Datum uitspraak: 21 augustus 2009
Appellante heeft hoger beroep ingesteld.
Het Uwv heeft een verweerschrift ingediend.
Namens appellante heeft mr. C.K.E.E. Fischer-Fuhler, advocaat te Emmen, de gronden van het hoger beroep nader aangevuld.
Het onderzoek ter zitting heeft plaatsgevonden op 30 januari 2009. Appellante is verschenen, bijgestaan door haar zwager, [naam zwager]. Het Uwv heeft zich doen vertegenwoordigen door mr. P. Belopavlovic.
Na de behandeling van het geding ter zitting van de Raad is gebleken dat het onderzoek niet volledig is geweest, in verband waarmee de Raad heeft besloten het onderzoek te heropenen.
Ter voortzetting van het onderzoek heeft de Raad bij brief van 12 februari 2009 een rapport van dr. D.J. Schakel, medisch adviseur opgevraagd bij mr. Fischer-Fuhler, voornoemd, en bij brief van 3 maart 2009 vragen aan het Uwv gesteld.
Bij brief van 9 maart 2009 heeft mr. Fischer-Fuhler het gevraagde rapport gedateerd
4 november 2008 aan de Raad doen toekomen.
Het Uwv heeft, na aanvullend medisch en arbeidskundig onderzoek, de vragen beantwoord bij brieven van 6 mei 2009, 12 mei 2009 en 24 juni 2009, voorzien van bijlagen, waaronder een rapport van bezwaarverzekeringsarts P.A.M. van Zelst, van
6 mei 2009, een Functionele MogelijkhedenLijst (FML) van 6 mei 2009 en een rapport van bezwaararbeidsdeskundige G. van Dam van 11 mei 2009.
Namens appellante is op 30 juni 2009 een reactie ingezonden.
Bij brief van 2 juli 2009 heeft het Uwv zijn standpunt nader uiteengezet.
Hernieuwd onderzoek ter zitting heeft plaatsgevonden op 10 juli 2009, waar appellante is verschenen, bijgestaan door mr. M.H. Wormmeester, advocaat te Emmen, kantoorgenoot van mr. Fischer-Fuhler. Het Uwv is, met voorafgaand bericht, niet verschenen.
1.1. Appellante is op 5 januari 2004 wegens schouderklachten uitgevallen voor haar werkzaamheden als schoonmaakster.

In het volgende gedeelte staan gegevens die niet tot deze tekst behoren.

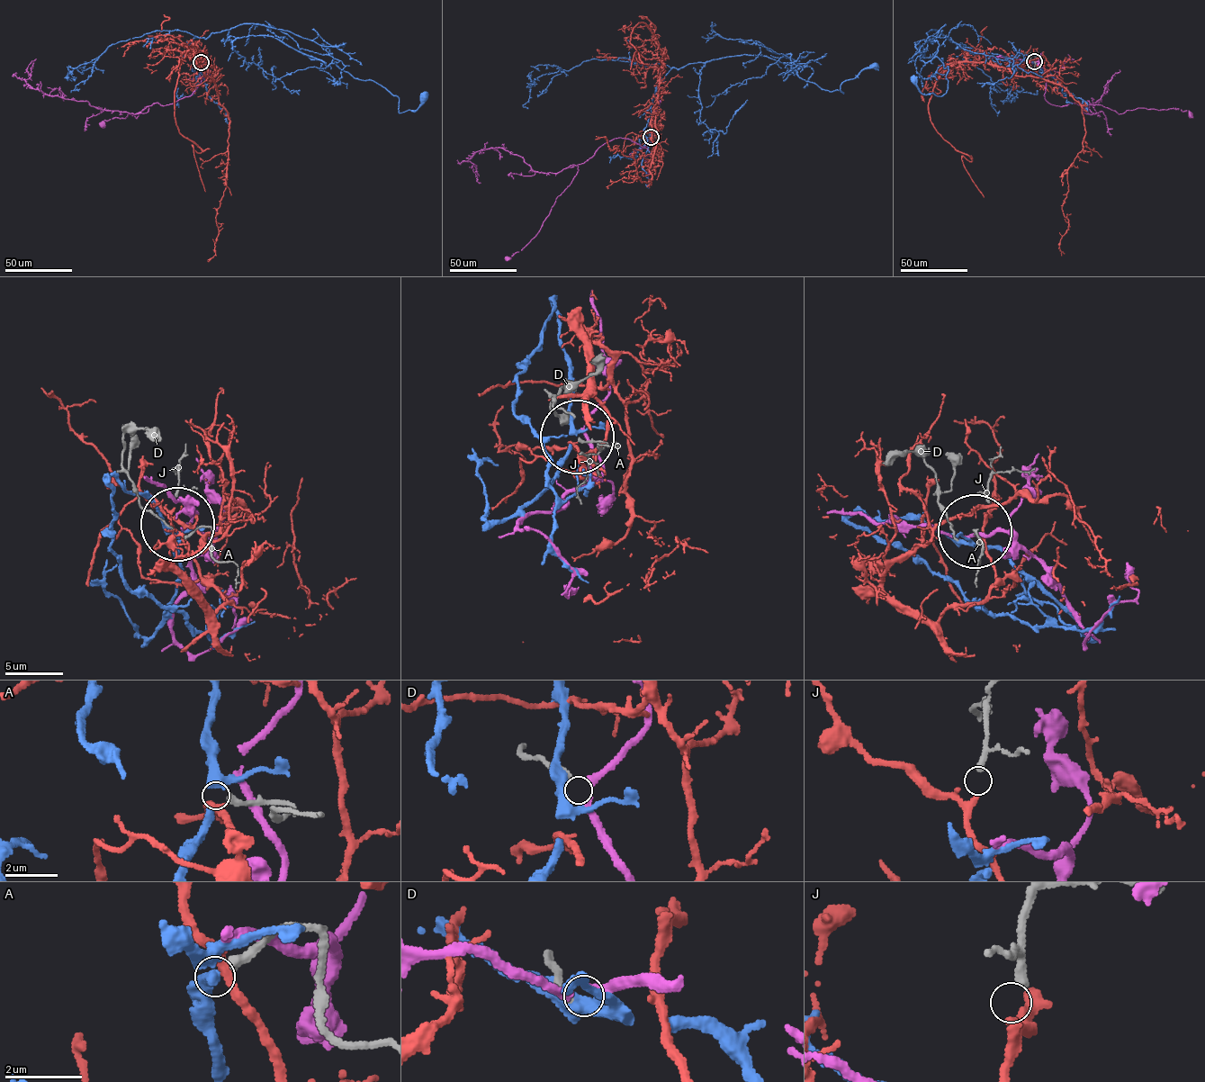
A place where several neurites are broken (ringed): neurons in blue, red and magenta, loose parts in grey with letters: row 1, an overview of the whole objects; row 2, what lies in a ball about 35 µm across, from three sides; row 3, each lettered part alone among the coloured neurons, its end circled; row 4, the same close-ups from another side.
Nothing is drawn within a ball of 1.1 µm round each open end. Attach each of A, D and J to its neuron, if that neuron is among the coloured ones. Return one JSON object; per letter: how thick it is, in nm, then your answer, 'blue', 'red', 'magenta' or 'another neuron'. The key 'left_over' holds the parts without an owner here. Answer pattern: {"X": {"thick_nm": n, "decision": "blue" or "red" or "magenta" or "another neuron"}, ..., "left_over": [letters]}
{"A": {"thick_nm": 240, "decision": "another neuron"}, "D": {"thick_nm": 180, "decision": "magenta"}, "J": {"thick_nm": 160, "decision": "red"}, "left_over": ["A"]}

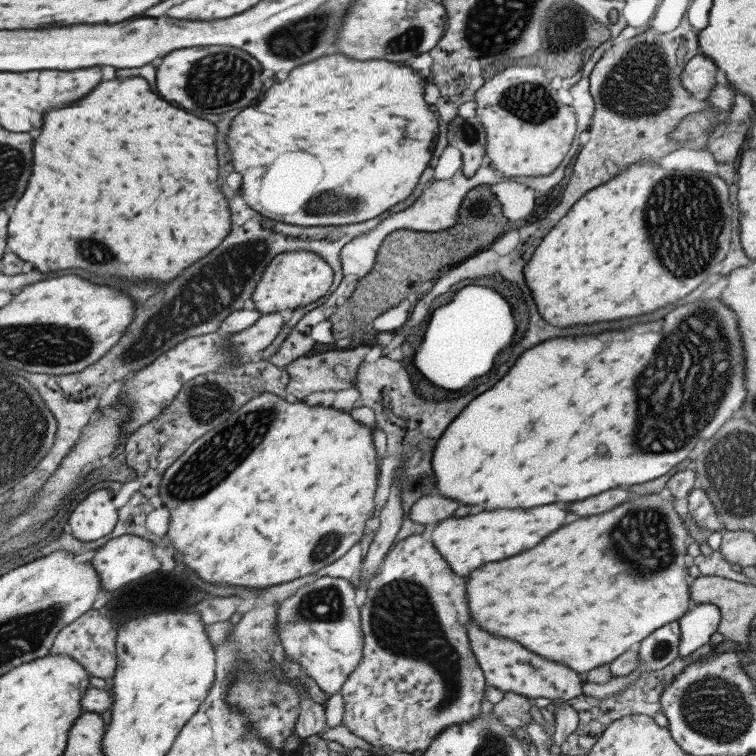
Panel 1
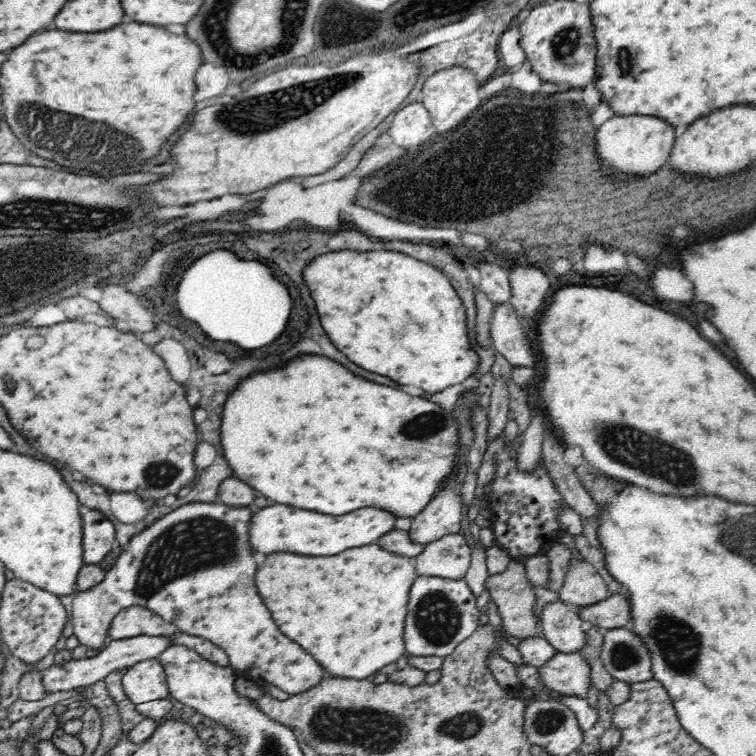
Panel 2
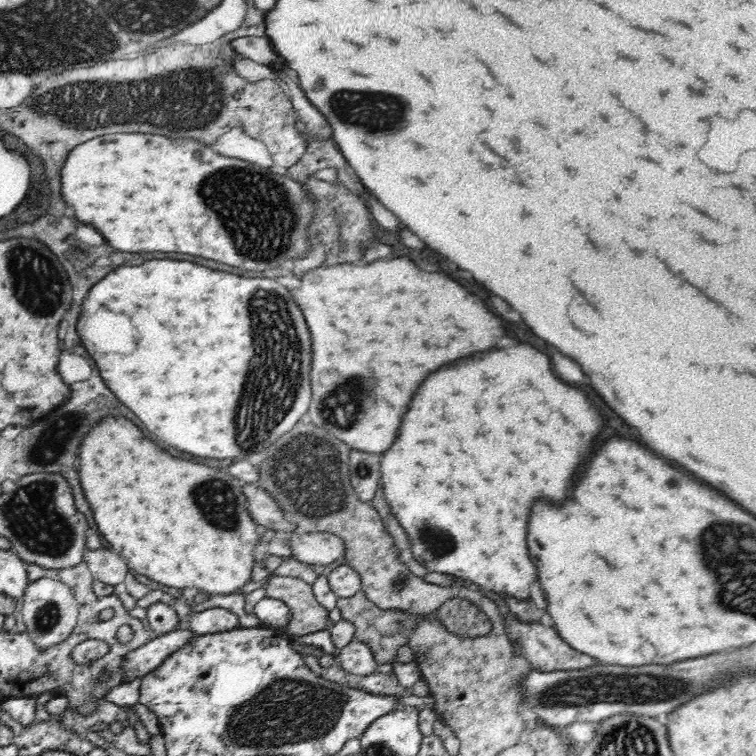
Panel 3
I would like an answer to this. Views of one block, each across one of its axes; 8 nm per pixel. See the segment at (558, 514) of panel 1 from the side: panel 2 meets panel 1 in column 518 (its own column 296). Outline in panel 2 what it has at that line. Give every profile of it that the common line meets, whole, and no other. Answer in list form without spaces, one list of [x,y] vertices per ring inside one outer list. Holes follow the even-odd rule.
[[[274,504],[262,508],[252,516],[250,544],[256,552],[262,554],[284,550],[308,556],[332,556],[348,548],[374,543],[382,534],[392,530],[394,522],[396,516],[392,516],[392,512],[384,512],[382,508],[370,508],[370,506],[360,508],[356,512],[348,512],[344,516],[324,516],[320,512],[308,512],[284,504]]]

1.2. In verband met de beoordeling van de mate van arbeidsongeschiktheid bij einde wachttijd in het kader van de Wet werk en inkomen naar arbeidsvermogen (Wet WIA) is appellante op 7 november 2005 op het spreekuur van de verzekeringsarts W.C.A. Schaaphok verschenen, die op grond van de beschikbare informatie, anamnese en eigen onderzoek concludeerde dat appellante met beperkingen zoals vastgelegd in de FML van 7 november 2005 in staat was te achten arbeid te verrichten. In de bij B. Hogerdijk, behandelend revalidatiearts, opgevraagde informatie heeft de verzekeringsarts geen aanleiding gezien om de FML bij te stellen. Van deze FML uitgaande heeft arbeidsdeskundige R. Veenstra functies geselecteerd die naar zijn oordeel wat betreft de daaraan verbonden belasting binnen de in de FML aangegeven mogelijkheden blijven en de mate van arbeidsongeschiktheid van appellante vastgesteld op minder dan 35%.

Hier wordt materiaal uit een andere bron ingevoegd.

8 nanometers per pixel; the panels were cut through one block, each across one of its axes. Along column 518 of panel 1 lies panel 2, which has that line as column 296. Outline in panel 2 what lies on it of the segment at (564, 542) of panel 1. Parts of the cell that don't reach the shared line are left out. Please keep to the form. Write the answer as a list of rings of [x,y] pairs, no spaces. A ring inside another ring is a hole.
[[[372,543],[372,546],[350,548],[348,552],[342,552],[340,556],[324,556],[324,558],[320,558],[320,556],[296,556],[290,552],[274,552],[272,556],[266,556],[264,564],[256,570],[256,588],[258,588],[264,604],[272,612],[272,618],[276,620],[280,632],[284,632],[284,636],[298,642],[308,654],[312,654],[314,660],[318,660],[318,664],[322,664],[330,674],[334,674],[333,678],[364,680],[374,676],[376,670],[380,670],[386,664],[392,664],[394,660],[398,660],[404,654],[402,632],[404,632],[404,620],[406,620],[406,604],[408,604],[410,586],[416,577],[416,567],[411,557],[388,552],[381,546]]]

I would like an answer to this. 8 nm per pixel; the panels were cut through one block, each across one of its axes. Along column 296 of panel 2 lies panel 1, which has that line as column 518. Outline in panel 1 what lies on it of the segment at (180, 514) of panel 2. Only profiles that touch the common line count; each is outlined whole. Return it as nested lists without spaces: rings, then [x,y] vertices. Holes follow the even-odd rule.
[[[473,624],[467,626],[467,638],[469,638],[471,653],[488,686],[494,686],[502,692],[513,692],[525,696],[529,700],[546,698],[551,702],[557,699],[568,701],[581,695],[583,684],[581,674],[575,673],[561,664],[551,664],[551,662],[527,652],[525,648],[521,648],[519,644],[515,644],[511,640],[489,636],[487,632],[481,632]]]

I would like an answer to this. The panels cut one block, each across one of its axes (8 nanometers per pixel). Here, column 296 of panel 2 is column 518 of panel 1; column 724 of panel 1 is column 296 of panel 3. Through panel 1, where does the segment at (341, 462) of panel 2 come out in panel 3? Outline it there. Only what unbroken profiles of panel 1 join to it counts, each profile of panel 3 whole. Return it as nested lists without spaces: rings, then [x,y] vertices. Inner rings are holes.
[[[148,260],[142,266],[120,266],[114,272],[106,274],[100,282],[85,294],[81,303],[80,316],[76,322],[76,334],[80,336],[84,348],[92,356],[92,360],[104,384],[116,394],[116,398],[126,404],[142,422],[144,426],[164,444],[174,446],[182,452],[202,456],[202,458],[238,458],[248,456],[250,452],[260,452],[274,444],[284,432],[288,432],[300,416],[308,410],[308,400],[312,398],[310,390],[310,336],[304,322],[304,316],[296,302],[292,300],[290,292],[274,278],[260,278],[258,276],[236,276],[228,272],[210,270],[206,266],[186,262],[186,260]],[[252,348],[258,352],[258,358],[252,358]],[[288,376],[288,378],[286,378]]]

1.3. De uitkomsten van het medisch en arbeidskundig onderzoek hebben geleid tot het besluit van 20 december 2005, waarbij het Uwv heeft vastgesteld dat appellante met ingang van 2 januari 2006 geen recht op een uitkering ingevolge de Wet WIA heeft.
1.4. Naar aanleiding van het bezwaar van appellante tegen dit besluit is appellante op de hoorzitting van 16 maart 2006 door bezwaarverzekeringsarts J. van der Leij gezien. Blijkens zijn rapport van 24 maart 2006 heeft de bezwaarverzekeringsarts zich op basis van de door hem verrichte dossierstudie en de verkregen informatie tijdens de hoorzitting kunnen verenigen met de bevindingen en conclusies van verzekeringsarts Schaaphok.
1.5. Bij besluit van 29 maart 2006, hierna: het bestreden besluit, heeft het Uwv het bezwaar van appellante ongegrond verklaard.
1.6. Hangende beroep heeft bezwaararbeidskundige H.G. Coerts de arbeidskundige grondslag van dat besluit heroverwogen en op 16 mei 2006 rapport uitgebracht. Daarbij heeft hij uit de voor appellante geselecteerde functie van productiemedewerker textiel (SBC-code 272043), functienummer 2272-0036-014 laten vervallen wegens een overschrijding van de belastbaarheid van appellante. Het vervallen van deze functie heeft, gelet op de nog resterende functies, geen gevolgen voor de mate van arbeidsongeschiktheid. Op 15 maart 2007 heeft bezwaararbeidskundige G. van Dam de nog niet eerder toegelichte signaleringen in de formulieren Resultaat Functiebeoordeling van een nadere toelichting voorzien. Een en ander leidde andermaal niet tot een herziening van de eerdere vastgestelde mate van arbeidsongeschiktheid.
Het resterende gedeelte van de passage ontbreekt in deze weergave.